В конце улицы показалась бегущая Люба, Олег бросился навстречу.
— Когда? — издалека крикнула Люба.
— Утром.
Они обнялись посреди улицы, между спящих домов, жадно целовались, тяжело дыша от бега, потом, не сговариваясь, бросились в подъезд. На внутренней двери был кодовый замок, и в другом подъезде тоже. Олег несколько раз с отчаянием ударил по нему кулаком.
За углом дома стоял остов грузовика, без колес, без кузова — одна кабина на раме, с выбитыми стеклами, исписанными ребятней дверцами. Они забрались в кабину, Люба откинулась на продавленное сиденье, одной рукой прижимая к себе Олега, другой расстегивая куртку и кофту…

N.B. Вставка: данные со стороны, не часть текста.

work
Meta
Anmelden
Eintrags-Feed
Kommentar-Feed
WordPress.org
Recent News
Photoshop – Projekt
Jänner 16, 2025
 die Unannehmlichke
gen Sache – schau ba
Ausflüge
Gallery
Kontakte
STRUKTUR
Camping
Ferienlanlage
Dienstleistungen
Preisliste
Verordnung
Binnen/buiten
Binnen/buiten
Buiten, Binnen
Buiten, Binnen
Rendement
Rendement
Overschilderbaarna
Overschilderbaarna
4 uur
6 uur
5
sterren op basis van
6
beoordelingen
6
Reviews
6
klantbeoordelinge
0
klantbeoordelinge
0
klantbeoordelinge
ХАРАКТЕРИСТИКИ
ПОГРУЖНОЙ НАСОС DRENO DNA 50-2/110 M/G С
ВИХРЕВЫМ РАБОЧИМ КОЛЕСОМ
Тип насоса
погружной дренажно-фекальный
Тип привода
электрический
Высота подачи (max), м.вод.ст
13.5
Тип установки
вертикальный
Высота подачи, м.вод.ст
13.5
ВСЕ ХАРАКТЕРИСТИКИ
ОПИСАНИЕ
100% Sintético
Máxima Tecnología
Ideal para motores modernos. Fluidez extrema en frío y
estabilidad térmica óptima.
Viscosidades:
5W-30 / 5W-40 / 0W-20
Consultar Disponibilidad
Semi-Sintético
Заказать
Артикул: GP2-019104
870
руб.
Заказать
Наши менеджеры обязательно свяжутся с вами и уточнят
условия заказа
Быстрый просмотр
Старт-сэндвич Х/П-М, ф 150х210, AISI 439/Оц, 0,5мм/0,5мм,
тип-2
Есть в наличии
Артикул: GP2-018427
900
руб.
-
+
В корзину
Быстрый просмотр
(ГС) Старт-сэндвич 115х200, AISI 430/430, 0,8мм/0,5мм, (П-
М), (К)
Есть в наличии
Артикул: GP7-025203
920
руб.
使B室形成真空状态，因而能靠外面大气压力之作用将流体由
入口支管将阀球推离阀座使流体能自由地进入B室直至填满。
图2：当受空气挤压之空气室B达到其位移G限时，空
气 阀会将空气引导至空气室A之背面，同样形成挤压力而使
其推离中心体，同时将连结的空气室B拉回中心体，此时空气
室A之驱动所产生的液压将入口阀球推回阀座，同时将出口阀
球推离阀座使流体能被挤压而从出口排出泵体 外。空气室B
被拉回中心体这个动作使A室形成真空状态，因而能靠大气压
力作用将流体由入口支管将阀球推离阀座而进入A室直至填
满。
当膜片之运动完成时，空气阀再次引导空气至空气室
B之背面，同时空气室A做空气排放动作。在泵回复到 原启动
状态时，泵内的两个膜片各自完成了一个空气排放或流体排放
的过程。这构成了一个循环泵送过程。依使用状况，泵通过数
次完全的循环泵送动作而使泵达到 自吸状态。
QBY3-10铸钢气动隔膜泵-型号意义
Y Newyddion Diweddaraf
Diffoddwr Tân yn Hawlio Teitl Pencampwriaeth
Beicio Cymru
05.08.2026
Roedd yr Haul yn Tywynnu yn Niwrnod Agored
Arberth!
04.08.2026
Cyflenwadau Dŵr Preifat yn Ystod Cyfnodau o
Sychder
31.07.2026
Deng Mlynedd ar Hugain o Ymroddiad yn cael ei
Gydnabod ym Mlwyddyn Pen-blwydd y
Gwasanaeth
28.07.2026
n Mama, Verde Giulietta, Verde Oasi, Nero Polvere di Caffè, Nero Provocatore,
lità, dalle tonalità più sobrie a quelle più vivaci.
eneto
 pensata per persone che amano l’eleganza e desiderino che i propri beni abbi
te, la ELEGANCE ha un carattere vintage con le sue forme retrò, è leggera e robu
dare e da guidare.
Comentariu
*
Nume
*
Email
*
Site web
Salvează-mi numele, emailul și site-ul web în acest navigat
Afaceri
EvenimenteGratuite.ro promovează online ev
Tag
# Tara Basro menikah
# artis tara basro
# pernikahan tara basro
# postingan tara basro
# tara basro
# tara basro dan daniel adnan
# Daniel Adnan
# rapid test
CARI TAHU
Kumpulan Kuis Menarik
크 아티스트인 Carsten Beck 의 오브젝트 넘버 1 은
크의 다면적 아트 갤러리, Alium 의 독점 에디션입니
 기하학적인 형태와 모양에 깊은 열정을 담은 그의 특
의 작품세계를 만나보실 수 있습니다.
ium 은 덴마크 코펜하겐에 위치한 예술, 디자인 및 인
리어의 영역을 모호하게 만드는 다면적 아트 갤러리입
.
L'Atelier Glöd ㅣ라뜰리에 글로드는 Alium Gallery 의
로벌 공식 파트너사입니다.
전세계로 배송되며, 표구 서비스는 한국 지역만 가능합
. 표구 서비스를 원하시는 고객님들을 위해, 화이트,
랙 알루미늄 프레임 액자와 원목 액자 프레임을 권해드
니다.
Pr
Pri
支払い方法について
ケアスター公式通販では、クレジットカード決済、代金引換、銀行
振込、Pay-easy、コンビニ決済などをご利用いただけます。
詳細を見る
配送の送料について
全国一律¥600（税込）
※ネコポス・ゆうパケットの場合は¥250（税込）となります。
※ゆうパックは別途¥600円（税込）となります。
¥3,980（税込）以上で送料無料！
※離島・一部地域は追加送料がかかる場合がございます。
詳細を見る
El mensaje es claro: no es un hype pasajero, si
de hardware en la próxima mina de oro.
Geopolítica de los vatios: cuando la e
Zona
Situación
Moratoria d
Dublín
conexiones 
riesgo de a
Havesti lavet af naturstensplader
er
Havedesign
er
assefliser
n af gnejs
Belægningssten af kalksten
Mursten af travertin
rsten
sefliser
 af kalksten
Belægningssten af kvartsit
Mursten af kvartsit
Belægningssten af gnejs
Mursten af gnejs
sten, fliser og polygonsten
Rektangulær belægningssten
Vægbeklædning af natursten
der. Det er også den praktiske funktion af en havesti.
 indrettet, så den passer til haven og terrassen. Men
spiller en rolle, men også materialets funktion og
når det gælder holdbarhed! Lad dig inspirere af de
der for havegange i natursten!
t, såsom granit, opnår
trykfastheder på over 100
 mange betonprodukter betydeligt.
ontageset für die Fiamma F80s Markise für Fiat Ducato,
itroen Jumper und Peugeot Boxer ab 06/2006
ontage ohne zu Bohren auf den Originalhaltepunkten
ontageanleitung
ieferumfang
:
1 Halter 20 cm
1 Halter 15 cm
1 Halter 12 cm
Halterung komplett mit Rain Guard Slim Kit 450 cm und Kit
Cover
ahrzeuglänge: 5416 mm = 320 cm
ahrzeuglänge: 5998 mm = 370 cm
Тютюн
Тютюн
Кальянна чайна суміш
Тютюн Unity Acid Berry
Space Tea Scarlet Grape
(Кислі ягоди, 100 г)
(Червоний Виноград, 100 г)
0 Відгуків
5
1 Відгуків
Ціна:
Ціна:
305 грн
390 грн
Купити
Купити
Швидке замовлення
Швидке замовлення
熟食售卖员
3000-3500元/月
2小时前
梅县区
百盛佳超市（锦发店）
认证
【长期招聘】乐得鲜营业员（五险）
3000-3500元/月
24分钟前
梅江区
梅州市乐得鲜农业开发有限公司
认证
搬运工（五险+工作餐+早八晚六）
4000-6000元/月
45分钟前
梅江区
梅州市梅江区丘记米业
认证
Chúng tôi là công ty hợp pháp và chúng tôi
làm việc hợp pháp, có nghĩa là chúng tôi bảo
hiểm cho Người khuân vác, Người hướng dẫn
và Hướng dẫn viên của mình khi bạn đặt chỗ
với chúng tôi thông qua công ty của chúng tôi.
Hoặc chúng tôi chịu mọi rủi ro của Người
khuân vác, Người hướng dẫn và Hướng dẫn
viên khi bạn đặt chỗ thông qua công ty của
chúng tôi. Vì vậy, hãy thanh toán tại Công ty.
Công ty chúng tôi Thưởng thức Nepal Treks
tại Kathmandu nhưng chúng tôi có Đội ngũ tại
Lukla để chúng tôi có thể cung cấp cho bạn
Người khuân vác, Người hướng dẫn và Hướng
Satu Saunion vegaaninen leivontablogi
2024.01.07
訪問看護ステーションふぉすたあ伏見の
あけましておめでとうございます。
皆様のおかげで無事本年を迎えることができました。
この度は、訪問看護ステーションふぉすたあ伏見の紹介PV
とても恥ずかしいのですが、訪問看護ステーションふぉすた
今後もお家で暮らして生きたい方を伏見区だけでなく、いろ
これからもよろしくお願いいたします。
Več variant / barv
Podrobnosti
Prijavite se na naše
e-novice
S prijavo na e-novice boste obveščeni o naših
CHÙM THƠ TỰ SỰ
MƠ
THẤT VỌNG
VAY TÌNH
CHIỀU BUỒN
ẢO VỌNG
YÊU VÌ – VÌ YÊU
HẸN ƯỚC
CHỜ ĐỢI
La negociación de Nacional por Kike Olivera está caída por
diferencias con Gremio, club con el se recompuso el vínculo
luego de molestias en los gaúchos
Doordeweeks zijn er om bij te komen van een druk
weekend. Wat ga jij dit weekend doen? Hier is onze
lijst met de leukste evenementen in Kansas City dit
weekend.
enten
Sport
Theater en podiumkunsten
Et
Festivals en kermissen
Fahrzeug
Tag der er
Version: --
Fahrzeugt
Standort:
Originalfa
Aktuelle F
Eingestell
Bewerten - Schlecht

Медленно, трудно рассветало. В домах стали зажигаться разноцветные окна.
— Пора, — сказал Олег.
Люба кивнула, не поднимая лица.
— Не плачь.
— Я не плачу, — она вскинула на него сухие глаза.
— Подъем через десять минут.
— Подожди, — ровным, безжизненным голосом сказала Люба. — Еще чуть-чуть… Я сама уйду. Когда смогу… Только ты меня тогда уже не останавливай… — она, не отрываясь, внимательно смотрела ему в лицо. Потом уперлась ладонями ему в плечи и медленно отстранилась. — Ну… все.
Она выбралась из кабины и, не оглядываясь, пошла по улице, по первому, тонкому, нетронутому снегу. Олег шагнул было следом, хотел окликнуть — и остановился…
Иванов вышел из старого раздрызганного автобуса на бетонку и двинулся за случайными попутчиками — мужиком и теткой в ярких нейлоновых куртках и резиновых сапогах. Мужик нес рюкзак, у тетки через плечо перекинуты были связанные ручками большие сетки с буханками черного хлеба.
Попутчики вскоре свернули к виднеющейся на горизонте деревне, Иванов пошел прямо, мимо длинных заброшенных ферм, светящихся насквозь скелетами разобранных кровель, мимо завалившегося набок трактора без гусениц, мимо раскисших весенних полей.